Directive:
All entries should be output exactly as they stand.

Extracted material:
═══

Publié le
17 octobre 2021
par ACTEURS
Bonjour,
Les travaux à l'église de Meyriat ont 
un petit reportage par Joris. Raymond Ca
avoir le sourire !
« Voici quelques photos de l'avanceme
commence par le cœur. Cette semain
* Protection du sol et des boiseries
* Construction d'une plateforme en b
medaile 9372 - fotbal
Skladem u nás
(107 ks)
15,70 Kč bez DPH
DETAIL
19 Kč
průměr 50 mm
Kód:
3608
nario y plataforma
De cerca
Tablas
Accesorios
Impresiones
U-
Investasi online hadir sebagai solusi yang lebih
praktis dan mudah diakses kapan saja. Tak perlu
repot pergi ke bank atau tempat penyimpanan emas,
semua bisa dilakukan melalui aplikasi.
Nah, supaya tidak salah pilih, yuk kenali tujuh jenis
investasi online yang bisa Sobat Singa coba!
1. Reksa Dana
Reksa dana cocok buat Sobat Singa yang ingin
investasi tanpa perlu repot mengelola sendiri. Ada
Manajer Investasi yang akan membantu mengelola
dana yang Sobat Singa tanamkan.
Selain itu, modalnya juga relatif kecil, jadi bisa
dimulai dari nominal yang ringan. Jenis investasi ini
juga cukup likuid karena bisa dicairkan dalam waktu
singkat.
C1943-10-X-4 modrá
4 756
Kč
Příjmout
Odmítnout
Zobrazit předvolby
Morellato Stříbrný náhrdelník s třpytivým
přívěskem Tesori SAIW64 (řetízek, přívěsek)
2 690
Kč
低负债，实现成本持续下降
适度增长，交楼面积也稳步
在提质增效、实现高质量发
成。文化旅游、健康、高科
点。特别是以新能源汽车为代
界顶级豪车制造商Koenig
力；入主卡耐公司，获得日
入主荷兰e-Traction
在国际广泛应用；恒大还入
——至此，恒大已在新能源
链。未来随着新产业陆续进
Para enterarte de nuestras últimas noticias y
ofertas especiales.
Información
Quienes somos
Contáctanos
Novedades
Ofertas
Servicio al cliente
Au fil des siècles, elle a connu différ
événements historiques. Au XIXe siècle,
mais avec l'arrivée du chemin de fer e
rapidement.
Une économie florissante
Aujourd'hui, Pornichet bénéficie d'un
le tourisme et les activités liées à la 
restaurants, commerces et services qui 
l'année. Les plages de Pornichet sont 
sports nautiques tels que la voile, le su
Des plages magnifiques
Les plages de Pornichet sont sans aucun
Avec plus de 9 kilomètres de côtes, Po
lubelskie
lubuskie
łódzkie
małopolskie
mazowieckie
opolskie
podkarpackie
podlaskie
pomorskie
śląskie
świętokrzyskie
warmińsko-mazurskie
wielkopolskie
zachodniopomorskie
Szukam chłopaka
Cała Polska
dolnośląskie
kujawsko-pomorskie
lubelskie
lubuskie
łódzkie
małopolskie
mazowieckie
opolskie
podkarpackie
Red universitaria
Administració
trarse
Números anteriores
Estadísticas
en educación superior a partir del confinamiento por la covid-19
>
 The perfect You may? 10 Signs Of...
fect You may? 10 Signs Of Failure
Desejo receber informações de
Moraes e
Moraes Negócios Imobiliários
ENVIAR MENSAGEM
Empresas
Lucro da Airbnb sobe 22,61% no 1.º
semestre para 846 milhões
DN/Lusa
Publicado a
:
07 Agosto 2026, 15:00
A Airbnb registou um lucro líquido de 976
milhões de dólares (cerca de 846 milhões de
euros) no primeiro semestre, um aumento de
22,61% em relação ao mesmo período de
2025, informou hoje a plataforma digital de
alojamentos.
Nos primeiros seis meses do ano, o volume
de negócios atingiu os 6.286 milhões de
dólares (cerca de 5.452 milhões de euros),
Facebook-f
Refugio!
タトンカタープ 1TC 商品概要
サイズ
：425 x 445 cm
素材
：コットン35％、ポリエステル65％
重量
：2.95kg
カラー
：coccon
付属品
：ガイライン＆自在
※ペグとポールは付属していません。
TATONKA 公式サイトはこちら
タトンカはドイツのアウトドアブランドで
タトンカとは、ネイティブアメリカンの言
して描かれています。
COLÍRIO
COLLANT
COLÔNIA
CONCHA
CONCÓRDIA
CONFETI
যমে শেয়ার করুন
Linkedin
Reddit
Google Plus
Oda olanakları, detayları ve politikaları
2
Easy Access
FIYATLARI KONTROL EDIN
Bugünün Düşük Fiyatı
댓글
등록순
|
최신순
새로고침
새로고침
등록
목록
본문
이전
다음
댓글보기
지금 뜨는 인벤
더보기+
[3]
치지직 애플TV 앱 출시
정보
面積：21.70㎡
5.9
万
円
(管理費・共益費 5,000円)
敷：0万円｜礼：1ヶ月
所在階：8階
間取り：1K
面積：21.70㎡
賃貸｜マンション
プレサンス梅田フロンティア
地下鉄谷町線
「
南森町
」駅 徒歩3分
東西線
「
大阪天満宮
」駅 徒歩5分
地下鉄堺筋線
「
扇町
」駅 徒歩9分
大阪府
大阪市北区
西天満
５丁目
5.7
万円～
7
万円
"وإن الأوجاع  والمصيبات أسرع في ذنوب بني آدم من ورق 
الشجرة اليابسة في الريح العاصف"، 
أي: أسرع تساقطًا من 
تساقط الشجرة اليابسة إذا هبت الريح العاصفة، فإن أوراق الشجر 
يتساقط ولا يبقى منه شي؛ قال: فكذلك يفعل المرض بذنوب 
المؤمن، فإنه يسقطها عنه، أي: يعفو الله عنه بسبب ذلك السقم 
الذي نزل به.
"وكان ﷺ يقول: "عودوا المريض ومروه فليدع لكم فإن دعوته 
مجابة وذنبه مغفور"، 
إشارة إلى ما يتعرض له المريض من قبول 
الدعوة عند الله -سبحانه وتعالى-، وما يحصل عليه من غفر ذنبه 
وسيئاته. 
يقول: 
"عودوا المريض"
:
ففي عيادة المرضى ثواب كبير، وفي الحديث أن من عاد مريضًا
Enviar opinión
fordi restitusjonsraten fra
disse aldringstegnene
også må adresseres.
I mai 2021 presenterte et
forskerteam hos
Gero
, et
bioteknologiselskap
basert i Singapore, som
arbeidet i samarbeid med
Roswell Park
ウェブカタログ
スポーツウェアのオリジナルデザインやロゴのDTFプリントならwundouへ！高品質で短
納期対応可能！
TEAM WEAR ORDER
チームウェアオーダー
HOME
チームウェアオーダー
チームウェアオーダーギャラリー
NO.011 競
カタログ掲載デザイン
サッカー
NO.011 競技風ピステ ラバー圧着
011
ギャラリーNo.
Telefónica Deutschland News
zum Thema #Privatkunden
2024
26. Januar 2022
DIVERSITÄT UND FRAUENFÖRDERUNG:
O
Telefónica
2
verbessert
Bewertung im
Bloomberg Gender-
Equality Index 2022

═══

Written reply:
Publié le
17 octobre 2021
par ACTEURS
Bonjour,
Les travaux à l'église de Meyriat ont 
un petit reportage par Joris. Raymond Ca
avoir le sourire !
« Voici quelques photos de l'avanceme
commence par le cœur. Cette semain
* Protection du sol et des boiseries
* Construction d'une plateforme en b
medaile 9372 - fotbal
Skladem u nás
(107 ks)
15,70 Kč bez DPH
DETAIL
19 Kč
průměr 50 mm
Kód:
3608
nario y plataforma
De cerca
Tablas
Accesorios
Impresiones
U-
Investasi online hadir sebagai solusi yang lebih
praktis dan mudah diakses kapan saja. Tak perlu
repot pergi ke bank atau tempat penyimpanan emas,
semua bisa dilakukan melalui aplikasi.
Nah, supaya tidak salah pilih, yuk kenali tujuh jenis
investasi online yang bisa Sobat Singa coba!
1. Reksa Dana
Reksa dana cocok buat Sobat Singa yang ingin
investasi tanpa perlu repot mengelola sendiri. Ada
Manajer Investasi yang akan membantu mengelola
dana yang Sobat Singa tanamkan.
Selain itu, modalnya juga relatif kecil, jadi bisa
dimulai dari nominal yang ringan. Jenis investasi ini
juga cukup likuid karena bisa dicairkan dalam waktu
singkat.
C1943-10-X-4 modrá
4 756
Kč
Příjmout
Odmítnout
Zobrazit předvolby
Morellato Stříbrný náhrdelník s třpytivým
přívěskem Tesori SAIW64 (řetízek, přívěsek)
2 690
Kč
低负债，实现成本持续下降
适度增长，交楼面积也稳步
在提质增效、实现高质量发
成。文化旅游、健康、高科
点。特别是以新能源汽车为代
界顶级豪车制造商Koenig
力；入主卡耐公司，获得日
入主荷兰e-Traction
在国际广泛应用；恒大还入
——至此，恒大已在新能源
链。未来随着新产业陆续进
Para enterarte de nuestras últimas noticias y
ofertas especiales.
Información
Quienes somos
Contáctanos
Novedades
Ofertas
Servicio al cliente
Au fil des siècles, elle a connu différ
événements historiques. Au XIXe siècle,
mais avec l'arrivée du chemin de fer e
rapidement.
Une économie florissante
Aujourd'hui, Pornichet bénéficie d'un
le tourisme et les activités liées à la 
restaurants, commerces et services qui 
l'année. Les plages de Pornichet sont 
sports nautiques tels que la voile, le su
Des plages magnifiques
Les plages de Pornichet sont sans aucun
Avec plus de 9 kilomètres de côtes, Po
lubelskie
lubuskie
łódzkie
małopolskie
mazowieckie
opolskie
podkarpackie
podlaskie
pomorskie
śląskie
świętokrzyskie
warmińsko-mazurskie
wielkopolskie
zachodniopomorskie
Szukam chłopaka
Cała Polska
dolnośląskie
kujawsko-pomorskie
lubelskie
lubuskie
łódzkie
małopolskie
mazowieckie
opolskie
podkarpackie
Red universitaria
Administració
trarse
Números anteriores
Estadísticas
en educación superior a partir del confinamiento por la covid-19
>
 The perfect You may? 10 Signs Of...
fect You may? 10 Signs Of Failure
Desejo receber informações de
Moraes e
Moraes Negócios Imobiliários
ENVIAR MENSAGEM
Empresas
Lucro da Airbnb sobe 22,61% no 1.º
semestre para 846 milhões
DN/Lusa
Publicado a
:
07 Agosto 2026, 15:00
A Airbnb registou um lucro líquido de 976
milhões de dólares (cerca de 846 milhões de
euros) no primeiro semestre, um aumento de
22,61% em relação ao mesmo período de
2025, informou hoje a plataforma digital de
alojamentos.
Nos primeiros seis meses do ano, o volume
de negócios atingiu os 6.286 milhões de
dólares (cerca de 5.452 milhões de euros),
Facebook-f
Refugio!
タトンカタープ 1TC 商品概要
サイズ
：425 x 445 cm
素材
：コットン35％、ポリエステル65％
重量
：2.95kg
カラー
：coccon
付属品
：ガイライン＆自在
※ペグとポールは付属していません。
TATONKA 公式サイトはこちら
タトンカはドイツのアウトドアブランドで
タトンカとは、ネイティブアメリカンの言
して描かれています。
COLÍRIO
COLLANT
COLÔNIA
CONCHA
CONCÓRDIA
CONFETI
যমে শেয়ার করুন
Linkedin
Reddit
Google Plus
Oda olanakları, detayları ve politikaları
2
Easy Access
FIYATLARI KONTROL EDIN
Bugünün Düşük Fiyatı
댓글
등록순
|
최신순
새로고침
새로고침
등록
목록
본문
이전
다음
댓글보기
지금 뜨는 인벤
더보기+
[3]
치지직 애플TV 앱 출시
정보
面積：21.70㎡
5.9
万
円
(管理費・共益費 5,000円)
敷：0万円｜礼：1ヶ月
所在階：8階
間取り：1K
面積：21.70㎡
賃貸｜マンション
プレサンス梅田フロンティア
地下鉄谷町線
「
南森町
」駅 徒歩3分
東西線
「
大阪天満宮
」駅 徒歩5分
地下鉄堺筋線
「
扇町
」駅 徒歩9分
大阪府
大阪市北区
西天満
５丁目
5.7
万円～
7
万円
"وإن الأوجاع  والمصيبات أسرع في ذنوب بني آدم من ورق 
الشجرة اليابسة في الريح العاصف"، 
أي: أسرع تساقطًا من 
تساقط الشجرة اليابسة إذا هبت الريح العاصفة، فإن أوراق الشجر 
يتساقط ولا يبقى منه شي؛ قال: فكذلك يفعل المرض بذنوب 
المؤمن، فإنه يسقطها عنه، أي: يعفو الله عنه بسبب ذلك السقم 
الذي نزل به.
"وكان ﷺ يقول: "عودوا المريض ومروه فليدع لكم فإن دعوته 
مجابة وذنبه مغفور"، 
إشارة إلى ما يتعرض له المريض من قبول 
الدعوة عند الله -سبحانه وتعالى-، وما يحصل عليه من غفر ذنبه 
وسيئاته. 
يقول: 
"عودوا المريض"
:
ففي عيادة المرضى ثواب كبير، وفي الحديث أن من عاد مريضًا
Enviar opinión
fordi restitusjonsraten fra
disse aldringstegnene
også må adresseres.
I mai 2021 presenterte et
forskerteam hos
Gero
, et
bioteknologiselskap
basert i Singapore, som
arbeidet i samarbeid med
Roswell Park
ウェブカタログ
スポーツウェアのオリジナルデザインやロゴのDTFプリントならwundouへ！高品質で短
納期対応可能！
TEAM WEAR ORDER
チームウェアオーダー
HOME
チームウェアオーダー
チームウェアオーダーギャラリー
NO.011 競
カタログ掲載デザイン
サッカー
NO.011 競技風ピステ ラバー圧着
011
ギャラリーNo.
Telefónica Deutschland News
zum Thema #Privatkunden
2024
26. Januar 2022
DIVERSITÄT UND FRAUENFÖRDERUNG:
O
Telefónica
2
verbessert
Bewertung im
Bloomberg Gender-
Equality Index 2022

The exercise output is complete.